Bunca yıllık ömrümde ilk kez alıp da bahçıvan makasını elime budadığım ağaçlar. Ve komşunun kuş evine kuş bakışı manzaram.
.



delianne
Yeryüzü Sanatkarı’nın gönlümdeki en kıymetli sanatlarından biri, tek gamzeli Melodiğim. Melodiğimin bahçe keyfi. Ve gezip gezip Scooter’ını yahut bisikletini park etmesi. Ve böbürlenerek sürekli bunu mevzu bahis etmesi. Yetmedi, Scooter’ı bir basamak yükselterek; -anne baaak, uçan Scooter!- demesi. Ardından içeriye girdiğimizde evdeki tek tük kap kacakla elmaları pişirmeye yeltenmesi görülmeye değerdi.
.


Henüz tam akşama geçmemişken, gökyüzü neon mavisi ve karanlık çökmemişken, hem aydınlık ama hem de karanlık iken ve evlerin ışıkları bir bir yanarken ki o çok sevdiğim ama kısa olması sebebiyle pek de hüzünlendiğim saatin izleri. Üstelik içeriye girdiğimiz bu vakitte yağmur da geri gelmişti ve içeriye sokulmak keyif vermişti.
.


İşte o vakitte pencereye tüneyen Melodiğim. Minik avuçlarını burkup; aaa, nolmuşş, deyip pencereye düşen damlaları göstermesi, karanlık oluyor deyip benim uyuması için telkin ettiklerimi bana tekrar etmesi; kuşlar uyumuş, gökyüzü uyumuş, ağaçlar uyumuş, demesi.

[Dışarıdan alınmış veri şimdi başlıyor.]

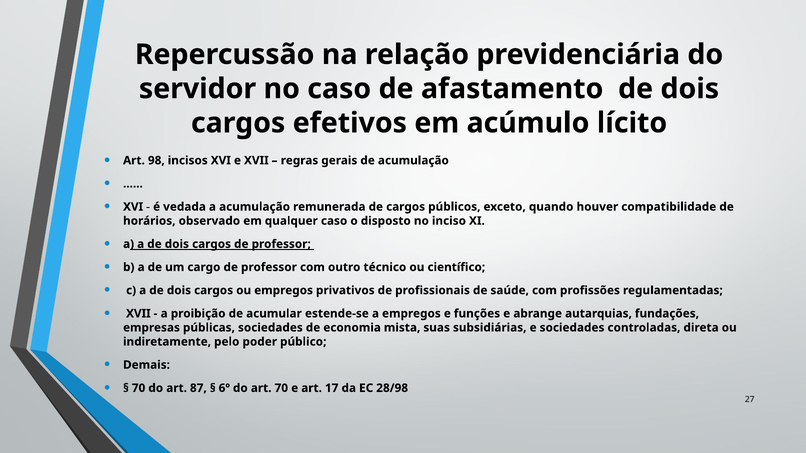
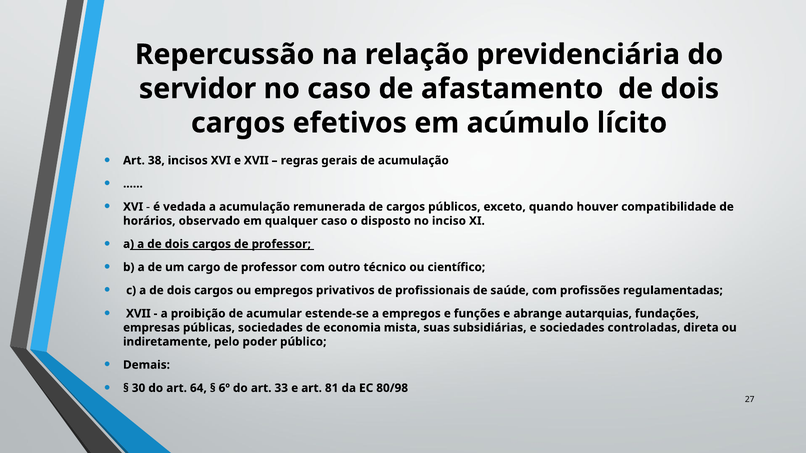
98: 98 -> 38
70 at (139, 388): 70 -> 30
87: 87 -> 64
art 70: 70 -> 33
17: 17 -> 81
28/98: 28/98 -> 80/98
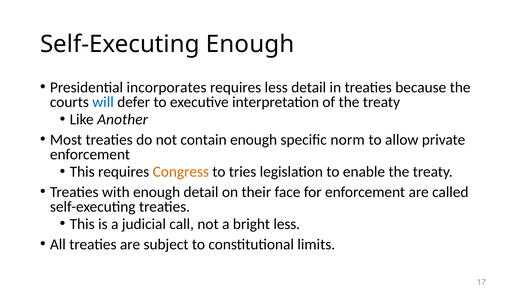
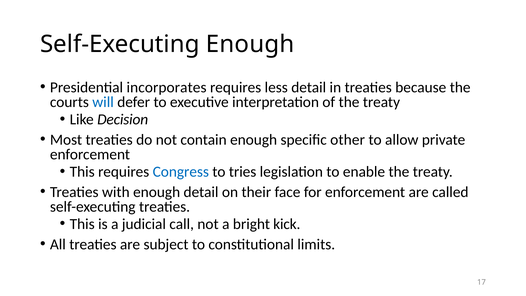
Another: Another -> Decision
norm: norm -> other
Congress colour: orange -> blue
bright less: less -> kick
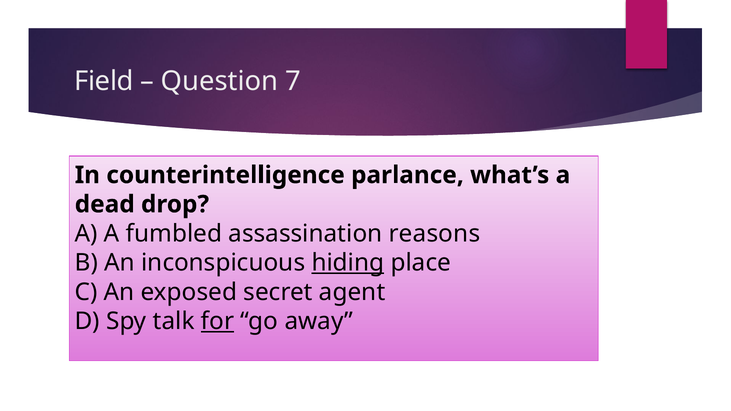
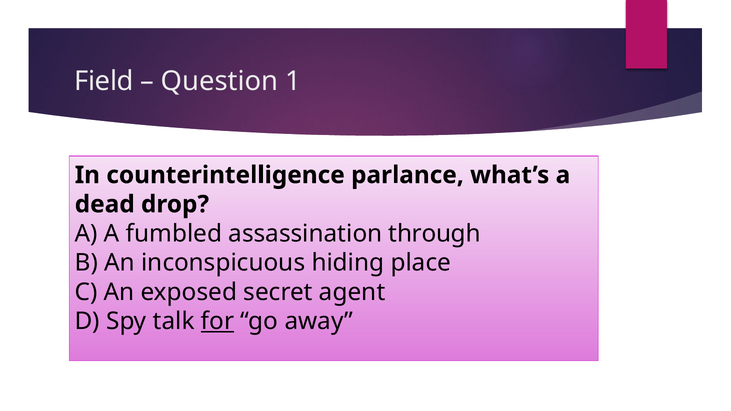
7: 7 -> 1
reasons: reasons -> through
hiding underline: present -> none
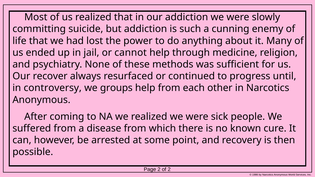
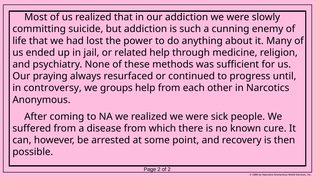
cannot: cannot -> related
recover: recover -> praying
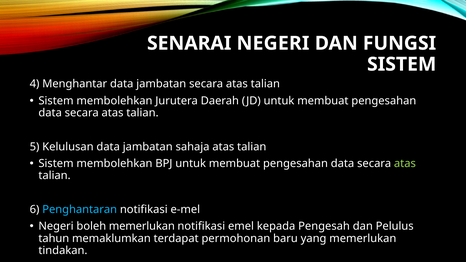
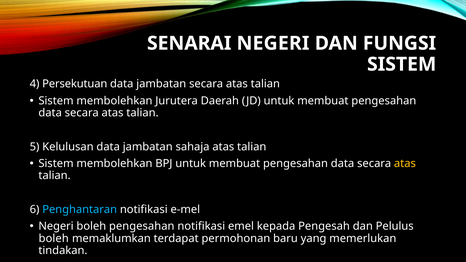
Menghantar: Menghantar -> Persekutuan
atas at (405, 164) colour: light green -> yellow
boleh memerlukan: memerlukan -> pengesahan
tahun at (54, 238): tahun -> boleh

Ardından peltesini çıkardığı, yelkovanını kopardığı ve akrebini de yamultup bıraktığı ve bu sebeple çokça azarlandığı saatimi devirmesi ve göz göze gelmemiz, ardından sarfettiği şu cümlesi; SADECE UYUYOR ANNE! diyerek beni teskin etmesi enfesti!

Yeryüzü Sanatı güzeldi, güzeldi, güzeldi!